Nicola Ciotola

Personal information
- Date of birth: 28 March 1984 (age 41)
- Place of birth: Benevento, Italy
- Height: 1.74 m (5 ft 9 in)
- Position: Winger

Youth career
- 0000–2003: Monteruscello
- 2003–2004: Sassari Torres

Senior career*
- Years: Team / Apps / (Gls)
- 2004–2006: Giugliano / 42 / (5)
- 2006–2008: Pisa / 43 / (4)
- 2008–2009: Avellino / 30 / (5)
- 2009–2012: Verona / 31 / (2)
- 2010–2011: → Taranto (loan) / 14 / (1)
- 2011: → Juve Stabia (loan) / 4 / (0)
- 2011–2012: → Como (loan) / 31 / (3)
- 2012–2015: L'Aquila / 40 / (3)
- 2014: → Sassari (loan) / 13 / (1)
- 2014–2015: → Ischia (loan) / 30 / (8)
- 2015–2016: Casertana / 9 / (0)
- 2016: Martina Franca / 3 / (1)
- 2016–2017: Casertana / 29 / (6)
- 2017–2018: Racing Fondi / 23 / (0)
- 2018–2019: Avellino / 35 / (6)

= Nicola Ciotola =

Italian footballer (born 1984)

Nicola Ciotola (born 28 March 1984) is an Italian footballer.

==Career==
Ciotola began his career at local club Monteruscello. In 2003, he joined Napoli, but was immediately sold to Sassari Torres in a co-ownership deal. In June, Sassari Torres acquired him outright. He then left for Giugliano and then Pisa. He followed the team through promotion to Serie B as 2006–07 Serie C1 playoffs winners.

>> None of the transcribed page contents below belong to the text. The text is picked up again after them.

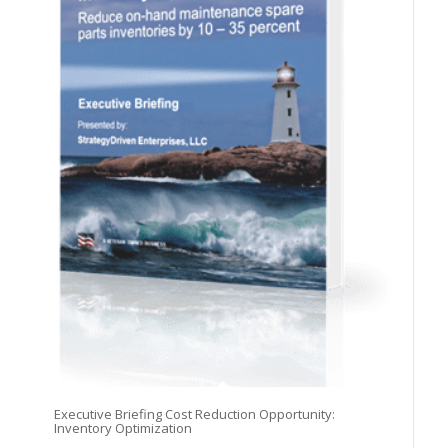
Executive Briefing Cost Reduction Opportunity:
Inventory Optimization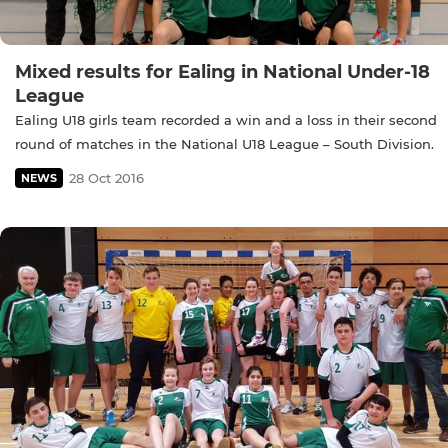
Mixed results for Ealing in National Under-18
League
Ealing U18 girls team recorded a win and a loss in their second
round of matches in the National U18 League – South Division.
28 Oct 2016
NEWS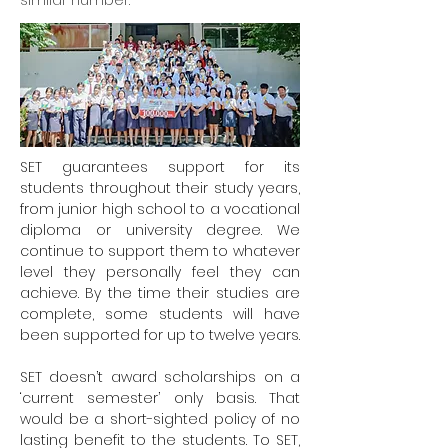
similar number.
SET guarantees support for its
students throughout their study years,
from junior high school to a vocational
diploma or university degree. We
continue to support them to whatever
level they personally feel they can
achieve. By the time their studies are
complete, some students will have
been supported for up to twelve years.
SET doesn’t award scholarships on a
‘current semester’ only basis. That
would be a short-sighted policy of no
lasting benefit to the students. To SET,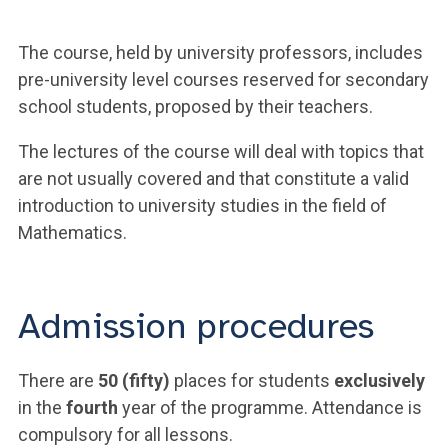
The course, held by university professors, includes
pre-university level courses reserved for secondary
school students, proposed by their teachers.
The lectures of the course will deal with topics that
are not usually covered and that constitute a valid
introduction to university studies in the field of
Mathematics.
Admission procedures
There are
50 (fifty)
places for students
exclusively
in the
fourth
year of the programme. Attendance is
compulsory for all lessons.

After Pisa's relegation at the end of season, Ciotola joined newly promoted Serie B team Avellino in another co-ownership deal. Despite the team's relegation, Avellino purchased the remaining half of his rights. However, the team soon fell to bankruptcy.

In July 2009, Ciotola joined Verona on a three-year contract. He played 31 out of 34 games, but only started a handful of times. In July 2010, he left for Taranto along with teammate Julien Rantier.

On 17 January 2011, Ciotola left for Juve Stabia. He made his debut in the 2010–11 Coppa Italia Lega Pro campaign. Juve Stabia beat Taranto in the cup earlier that season, but Ciotola did not make an appearance.

At the end of season, both Verona and Juve Stabia promoted to Serie B. Ciotola remained in the Italian third division for Como. He made his debut on 11 September.

On 31 July 2012, Ciotola joined L'Aquila on a two-year contract.